Task objective:
Present every line of the listing as a Markdown table with two columns, Row and Text, numbering the lines in order and skipping blank ones. Leave the pictures out of your table.

Entries from a collection:
┄┄┄┄┄┄┄┄┄┄
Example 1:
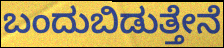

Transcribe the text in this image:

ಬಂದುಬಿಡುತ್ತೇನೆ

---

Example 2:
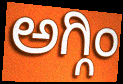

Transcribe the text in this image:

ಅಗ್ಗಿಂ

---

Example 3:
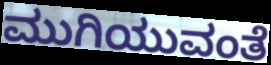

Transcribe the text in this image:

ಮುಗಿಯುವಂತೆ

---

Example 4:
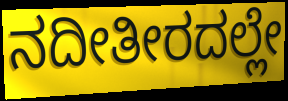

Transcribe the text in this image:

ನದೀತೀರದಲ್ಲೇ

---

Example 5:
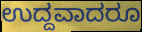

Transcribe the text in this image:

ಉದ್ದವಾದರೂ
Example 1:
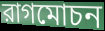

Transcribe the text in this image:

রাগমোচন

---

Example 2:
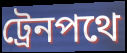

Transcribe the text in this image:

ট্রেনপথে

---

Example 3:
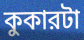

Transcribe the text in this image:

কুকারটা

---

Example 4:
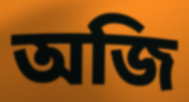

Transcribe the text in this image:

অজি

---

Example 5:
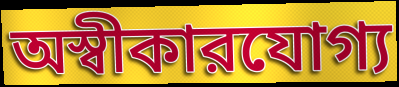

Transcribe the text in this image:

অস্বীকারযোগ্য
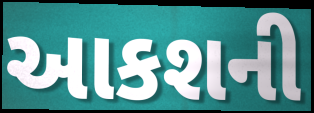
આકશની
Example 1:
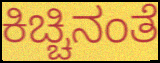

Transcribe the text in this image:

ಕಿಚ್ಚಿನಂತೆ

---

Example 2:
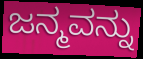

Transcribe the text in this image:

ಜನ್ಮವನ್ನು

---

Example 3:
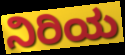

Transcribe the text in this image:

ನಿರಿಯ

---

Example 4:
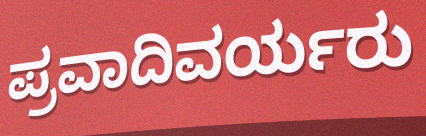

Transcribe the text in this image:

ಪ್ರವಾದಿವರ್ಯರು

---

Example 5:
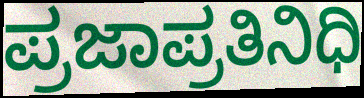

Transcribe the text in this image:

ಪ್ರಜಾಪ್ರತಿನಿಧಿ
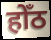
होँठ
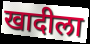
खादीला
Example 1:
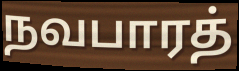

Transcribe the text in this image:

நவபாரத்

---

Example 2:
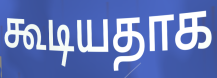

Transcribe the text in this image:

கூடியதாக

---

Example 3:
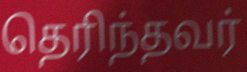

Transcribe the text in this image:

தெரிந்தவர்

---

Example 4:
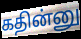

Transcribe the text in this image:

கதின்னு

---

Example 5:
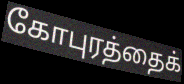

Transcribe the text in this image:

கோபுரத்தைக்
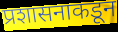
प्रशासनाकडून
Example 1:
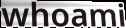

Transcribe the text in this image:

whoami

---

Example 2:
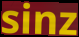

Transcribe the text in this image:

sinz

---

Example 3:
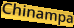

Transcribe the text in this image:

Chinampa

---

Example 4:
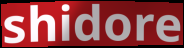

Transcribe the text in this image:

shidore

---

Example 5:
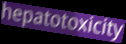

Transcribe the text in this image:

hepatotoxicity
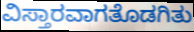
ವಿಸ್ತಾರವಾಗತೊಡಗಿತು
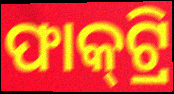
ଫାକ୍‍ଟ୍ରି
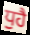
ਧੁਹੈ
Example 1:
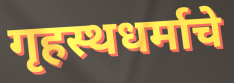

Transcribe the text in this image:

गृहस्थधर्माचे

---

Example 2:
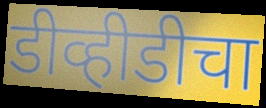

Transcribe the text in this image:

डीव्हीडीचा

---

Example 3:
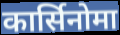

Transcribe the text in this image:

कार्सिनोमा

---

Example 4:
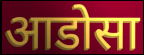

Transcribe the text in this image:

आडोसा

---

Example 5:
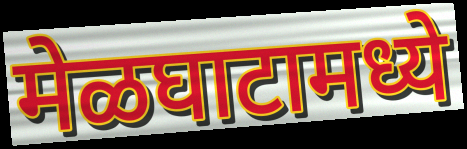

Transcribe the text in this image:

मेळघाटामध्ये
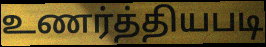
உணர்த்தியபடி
┄┄┄┄┄┄┄┄┄┄
Exercise result:
| Row | Text |
|---|---|
| 1 | Example 1: |
| 2 | Transcribe the text in this image: |
| 3 | ಬಂದುಬಿಡುತ್ತೇನೆ |
| 4 | --- |
| 5 | Example 2: |
| 6 | Transcribe the text in this image: |
| 7 | ಅಗ್ಗಿಂ |
| 8 | --- |
| 9 | Example 3: |
| 10 | Transcribe the text in this image: |
| 11 | ಮುಗಿಯುವಂತೆ |
| 12 | --- |
| 13 | Example 4: |
| 14 | Transcribe the text in this image: |
| 15 | ನದೀತೀರದಲ್ಲೇ |
| 16 | --- |
| 17 | Example 5: |
| 18 | Transcribe the text in this image: |
| 19 | ಉದ್ದವಾದರೂ |
| 20 | Example 1: |
| 21 | Transcribe the text in this image: |
| 22 | রাগমোচন |
| 23 | --- |
| 24 | Example 2: |
| 25 | Transcribe the text in this image: |
| 26 | ট্রেনপথে |
| 27 | --- |
| 28 | Example 3: |
| 29 | Transcribe the text in this image: |
| 30 | কুকারটা |
| 31 | --- |
| 32 | Example 4: |
| 33 | Transcribe the text in this image: |
| 34 | অজি |
| 35 | --- |
| 36 | Example 5: |
| 37 | Transcribe the text in this image: |
| 38 | অস্বীকারযোগ্য |
| 39 | આકશની |
| 40 | Example 1: |
| 41 | Transcribe the text in this image: |
| 42 | ಕಿಚ್ಚಿನಂತೆ |
| 43 | --- |
| 44 | Example 2: |
| 45 | Transcribe the text in this image: |
| 46 | ಜನ್ಮವನ್ನು |
| 47 | --- |
| 48 | Example 3: |
| 49 | Transcribe the text in this image: |
| 50 | ನಿರಿಯ |
| 51 | --- |
| 52 | Example 4: |
| 53 | Transcribe the text in this image: |
| 54 | ಪ್ರವಾದಿವರ್ಯರು |
| 55 | --- |
| 56 | Example 5: |
| 57 | Transcribe the text in this image: |
| 58 | ಪ್ರಜಾಪ್ರತಿನಿಧಿ |
| 59 | होँठ |
| 60 | खादीला |
| 61 | Example 1: |
| 62 | Transcribe the text in this image: |
| 63 | நவபாரத் |
| 64 | --- |
| 65 | Example 2: |
| 66 | Transcribe the text in this image: |
| 67 | கூடியதாக |
| 68 | --- |
| 69 | Example 3: |
| 70 | Transcribe the text in this image: |
| 71 | தெரிந்தவர் |
| 72 | --- |
| 73 | Example 4: |
| 74 | Transcribe the text in this image: |
| 75 | கதின்னு |
| 76 | --- |
| 77 | Example 5: |
| 78 | Transcribe the text in this image: |
| 79 | கோபுரத்தைக் |
| 80 | प्रशासनाकडून |
| 81 | Example 1: |
| 82 | Transcribe the text in this image: |
| 83 | whoami |
| 84 | --- |
| 85 | Example 2: |
| 86 | Transcribe the text in this image: |
| 87 | sinz |
| 88 | --- |
| 89 | Example 3: |
| 90 | Transcribe the text in this image: |
| 91 | Chinampa |
| 92 | --- |
| 93 | Example 4: |
| 94 | Transcribe the text in this image: |
| 95 | shidore |
| 96 | --- |
| 97 | Example 5: |
| 98 | Transcribe the text in this image: |
| 99 | hepatotoxicity |
| 100 | ವಿಸ್ತಾರವಾಗತೊಡಗಿತು |
| 101 | ଫାକ୍‍ଟ୍ରି |
| 102 | ਧੁਹੈ |
| 103 | Example 1: |
| 104 | Transcribe the text in this image: |
| 105 | गृहस्थधर्माचे |
| 106 | --- |
| 107 | Example 2: |
| 108 | Transcribe the text in this image: |
| 109 | डीव्हीडीचा |
| 110 | --- |
| 111 | Example 3: |
| 112 | Transcribe the text in this image: |
| 113 | कार्सिनोमा |
| 114 | --- |
| 115 | Example 4: |
| 116 | Transcribe the text in this image: |
| 117 | आडोसा |
| 118 | --- |
| 119 | Example 5: |
| 120 | Transcribe the text in this image: |
| 121 | मेळघाटामध्ये |
| 122 | உணர்த்தியபடி |